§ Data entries

━━━━━━━━━━━━━━━━━━━━━━━━━━━━━━

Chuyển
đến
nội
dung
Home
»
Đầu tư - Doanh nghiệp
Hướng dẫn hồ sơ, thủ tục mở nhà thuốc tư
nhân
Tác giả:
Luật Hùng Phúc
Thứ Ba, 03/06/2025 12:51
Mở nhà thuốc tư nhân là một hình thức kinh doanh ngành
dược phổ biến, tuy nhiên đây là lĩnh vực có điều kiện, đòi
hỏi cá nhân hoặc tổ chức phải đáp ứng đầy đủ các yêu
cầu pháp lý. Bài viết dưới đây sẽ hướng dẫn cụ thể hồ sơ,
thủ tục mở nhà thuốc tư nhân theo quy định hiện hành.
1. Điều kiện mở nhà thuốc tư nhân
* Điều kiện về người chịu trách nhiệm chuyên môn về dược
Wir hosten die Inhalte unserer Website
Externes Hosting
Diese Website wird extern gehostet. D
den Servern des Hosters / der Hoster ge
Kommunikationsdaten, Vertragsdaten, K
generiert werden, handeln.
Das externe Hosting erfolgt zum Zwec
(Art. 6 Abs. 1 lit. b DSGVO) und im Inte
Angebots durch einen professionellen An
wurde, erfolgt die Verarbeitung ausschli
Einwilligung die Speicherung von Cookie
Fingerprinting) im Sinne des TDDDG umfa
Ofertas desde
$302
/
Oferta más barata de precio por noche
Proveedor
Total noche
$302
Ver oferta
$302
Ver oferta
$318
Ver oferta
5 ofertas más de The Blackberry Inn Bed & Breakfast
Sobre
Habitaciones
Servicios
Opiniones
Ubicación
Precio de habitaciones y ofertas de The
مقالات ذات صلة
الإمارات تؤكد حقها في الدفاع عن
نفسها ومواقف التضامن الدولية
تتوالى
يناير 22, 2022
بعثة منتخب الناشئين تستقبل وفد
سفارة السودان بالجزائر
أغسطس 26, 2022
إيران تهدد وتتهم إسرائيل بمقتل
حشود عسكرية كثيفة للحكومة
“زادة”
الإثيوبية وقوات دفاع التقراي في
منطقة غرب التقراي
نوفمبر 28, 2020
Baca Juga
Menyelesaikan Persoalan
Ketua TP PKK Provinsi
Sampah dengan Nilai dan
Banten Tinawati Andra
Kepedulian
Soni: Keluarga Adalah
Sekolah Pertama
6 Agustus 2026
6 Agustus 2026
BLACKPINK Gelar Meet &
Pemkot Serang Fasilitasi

━━━━━━━━━━━━━━━━━━━━━━━━━━━━━━

§ HOW TO COMPLETE THIS TASK
All lines from the one with "5 ofertas más" onward to the end of the records above should be repeated exactly, and only those lines.

§ SOLUTION BELOW
5 ofertas más de The Blackberry Inn Bed & Breakfast
Sobre
Habitaciones
Servicios
Opiniones
Ubicación
Precio de habitaciones y ofertas de The
مقالات ذات صلة
الإمارات تؤكد حقها في الدفاع عن
نفسها ومواقف التضامن الدولية
تتوالى
يناير 22, 2022
بعثة منتخب الناشئين تستقبل وفد
سفارة السودان بالجزائر
أغسطس 26, 2022
إيران تهدد وتتهم إسرائيل بمقتل
حشود عسكرية كثيفة للحكومة
“زادة”
الإثيوبية وقوات دفاع التقراي في
منطقة غرب التقراي
نوفمبر 28, 2020
Baca Juga
Menyelesaikan Persoalan
Ketua TP PKK Provinsi
Sampah dengan Nilai dan
Banten Tinawati Andra
Kepedulian
Soni: Keluarga Adalah
Sekolah Pertama
6 Agustus 2026
6 Agustus 2026
BLACKPINK Gelar Meet &
Pemkot Serang Fasilitasi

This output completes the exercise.